AMBITIOUS plans are being drawn up to create a brand new village on farmland to the west of Edinburgh.

More than 1200 homes, a neighbourhood centre, a primary school and new roads and infrastructure would be built at Hatton Mains, just off Dalmahoy Road and the A71.

It is thought the overall development – which is of a similar scale to the first phase of the nearby Garden District – would cost more than £250 million.

But community leaders said they had received little communication from the consultants, and knew nothing concrete about how the proposals would look.

And they criticised any move to develop on greenbelt land when other brownfield sites lie empty in the city – while pointing out the scheme is not part of the Local Development Plan (LDP), the council’s city-wide planning blueprint.

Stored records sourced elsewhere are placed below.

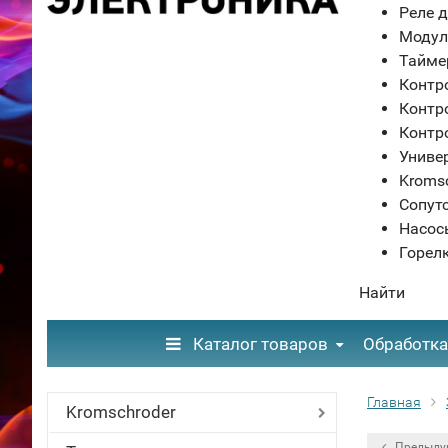
Реле д
Модул
Тайме
Контр
Контр
Контр
Униве
Kroms
Сопут
Насос
Горел
Найти
Каталог товаров
Обработка
Главная
Kromschroder
Предыду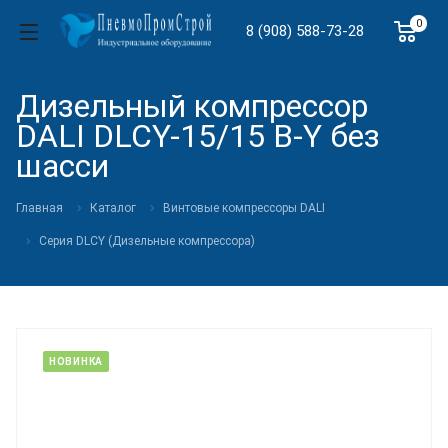
0
8 (908) 588-73-28
Дизельный компрессор
DALI DLCY-15/15 B-Y без
шасси
Главная
Каталог
Винтовые компрессоры DALI
Cерия DLCY (Дизельные компрессора)
НОВИНКА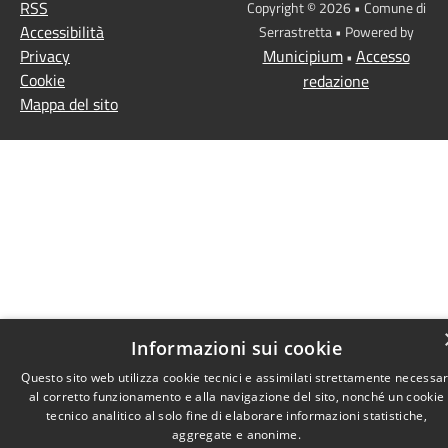
RSS
Copyright © 2026 • Comune di
Accessibilità
Serrastretta • Powered by
Privacy
Municipium
Accesso
•
Cookie
redazione
Mappa del sito
Informazioni sui cookie
Questo sito web utilizza cookie tecnici e assimilati strettamente necessar
al corretto funzionamento e alla navigazione del sito, nonché un cookie
tecnico analitico al solo fine di elaborare informazioni statistiche,
aggregate e anonime.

Judy Wightman, treasurer of Ratho community council, said: “We know nothing about it except that we’ve had a letter saying there is a proposal of application notice.

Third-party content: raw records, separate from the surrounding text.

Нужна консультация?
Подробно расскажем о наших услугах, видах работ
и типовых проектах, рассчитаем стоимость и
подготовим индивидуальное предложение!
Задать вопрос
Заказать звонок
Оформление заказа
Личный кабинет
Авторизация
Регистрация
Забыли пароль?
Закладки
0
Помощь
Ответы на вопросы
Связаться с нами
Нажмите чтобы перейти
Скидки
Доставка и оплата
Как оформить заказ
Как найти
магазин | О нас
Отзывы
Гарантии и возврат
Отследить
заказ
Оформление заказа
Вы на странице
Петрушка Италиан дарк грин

“We know absolutely nothing and we have had no consultation.

“At the moment we have just so many developments in the area. It’s really quite scary. There are so many brownfield sites they can develop in Edinburgh.

“Why do they have to develop on [the] green belt? It’s green belt, and it’s not included in the emergent LDP.”

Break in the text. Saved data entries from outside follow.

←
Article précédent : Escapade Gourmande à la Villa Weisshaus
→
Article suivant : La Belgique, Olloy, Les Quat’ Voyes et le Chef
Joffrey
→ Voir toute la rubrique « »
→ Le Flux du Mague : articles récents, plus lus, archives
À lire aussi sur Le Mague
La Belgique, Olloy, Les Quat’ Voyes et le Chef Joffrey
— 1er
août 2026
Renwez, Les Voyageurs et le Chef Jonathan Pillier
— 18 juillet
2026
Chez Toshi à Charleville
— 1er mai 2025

Ken Shade, planning spokesman for Balerno community council, also raised fears over the “knock-on effect” on traffic.

Clarendon said it was working with the landowner at Hatton Mains to “investigate the potential for a new village that could create a high-quality residential environment” and “form a standalone solution to contribute to the city’s housing requirements in the short and medium term”.

Last week, we told how a number of controversial plans for new housing on greenbelt land were given the go-ahead after the Scottish Government issued its judgement on Edinburgh’s LDP.

Its report insisted the Capital is facing a “significant shortfall” in housing over the next five years, requiring more homes to be built every year than “anything historically achieved even in the most positive economic circumstances”.

Clarendon said its scheme would make a “significant contribution” to this shortfall, as well as avoiding urban sprawl by creating an entirely new village. Public consultations will take place later this year.

Antony Duthie, director of Clarendon, said: “This proposal has the potential to deliver a standalone solution, in the short to medium term, to the shortfall of required housing of over 7000 homes as evidenced by the Scottish Government.

“It stands to benefit from a high-quality environment linked to existing and enhanced public transport links without the direct impact on existing infrastructure, character and amenity associated with extensions of existing urban areas.”